_GOAL OF THE EXERCISE_. The expected response is a copy of every line in the entries below that includes the word "left".

_GIVEN DATA_.

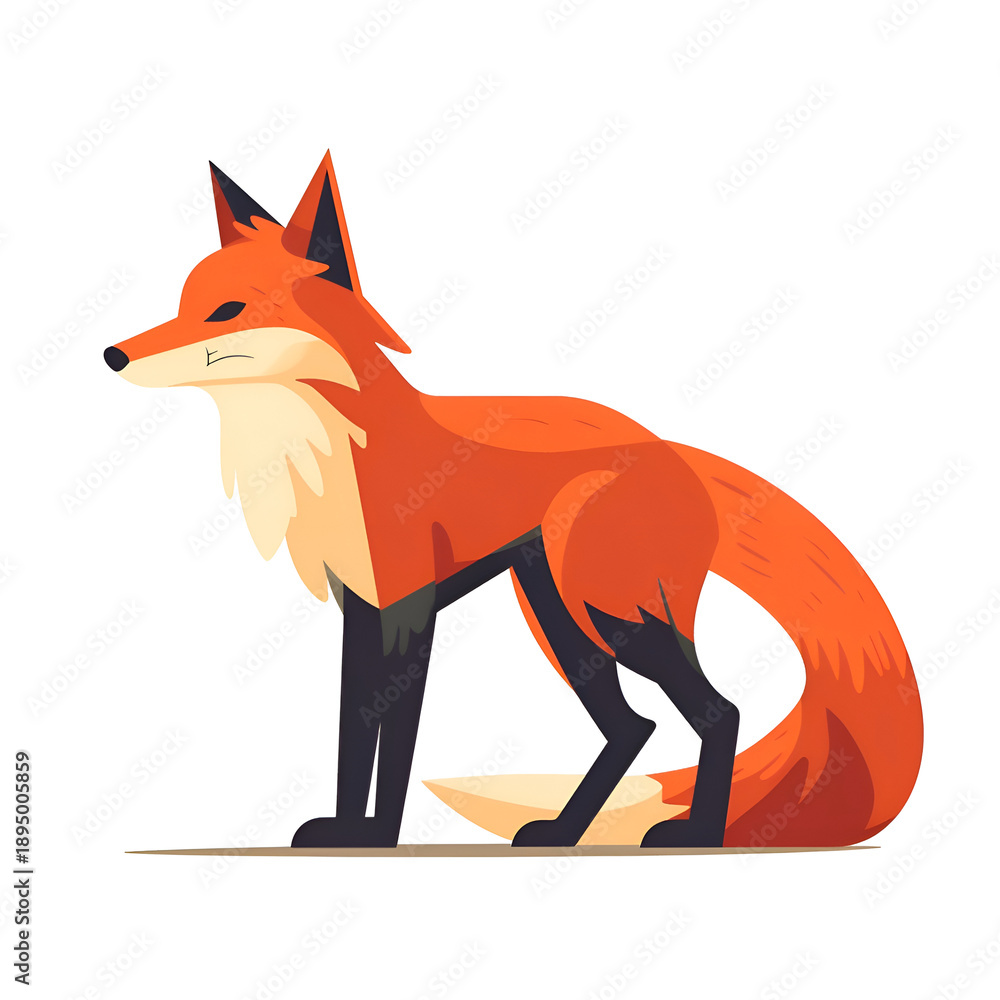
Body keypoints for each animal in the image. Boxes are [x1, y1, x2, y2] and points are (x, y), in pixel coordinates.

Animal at [104, 152, 923, 849]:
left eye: (226, 310)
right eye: (182, 303)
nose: (113, 354)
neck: (338, 452)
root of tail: (665, 446)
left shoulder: (408, 610)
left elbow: (394, 744)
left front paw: (380, 837)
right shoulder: (361, 610)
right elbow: (351, 737)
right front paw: (342, 830)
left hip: (608, 612)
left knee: (718, 712)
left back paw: (694, 834)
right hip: (556, 613)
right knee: (633, 727)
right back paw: (563, 831)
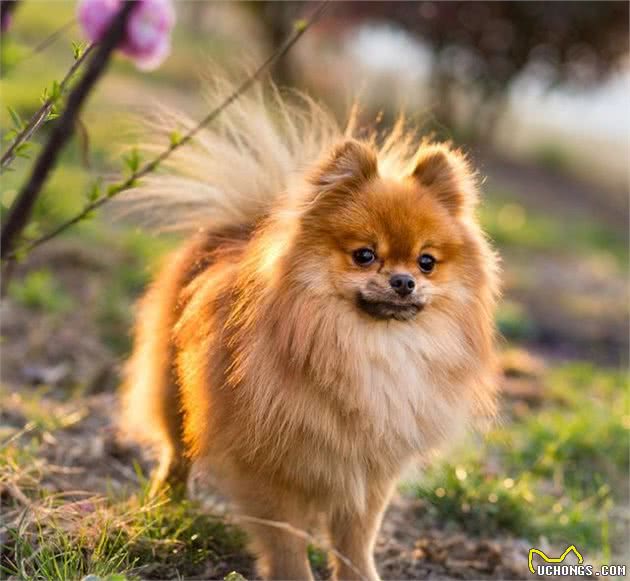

_SOLUTION TO THE PROBLEM_.
left eye: (226, 310)
left shoulder: (408, 610)
left elbow: (394, 744)
left front paw: (380, 837)
left hip: (608, 612)
left knee: (718, 712)
left back paw: (694, 834)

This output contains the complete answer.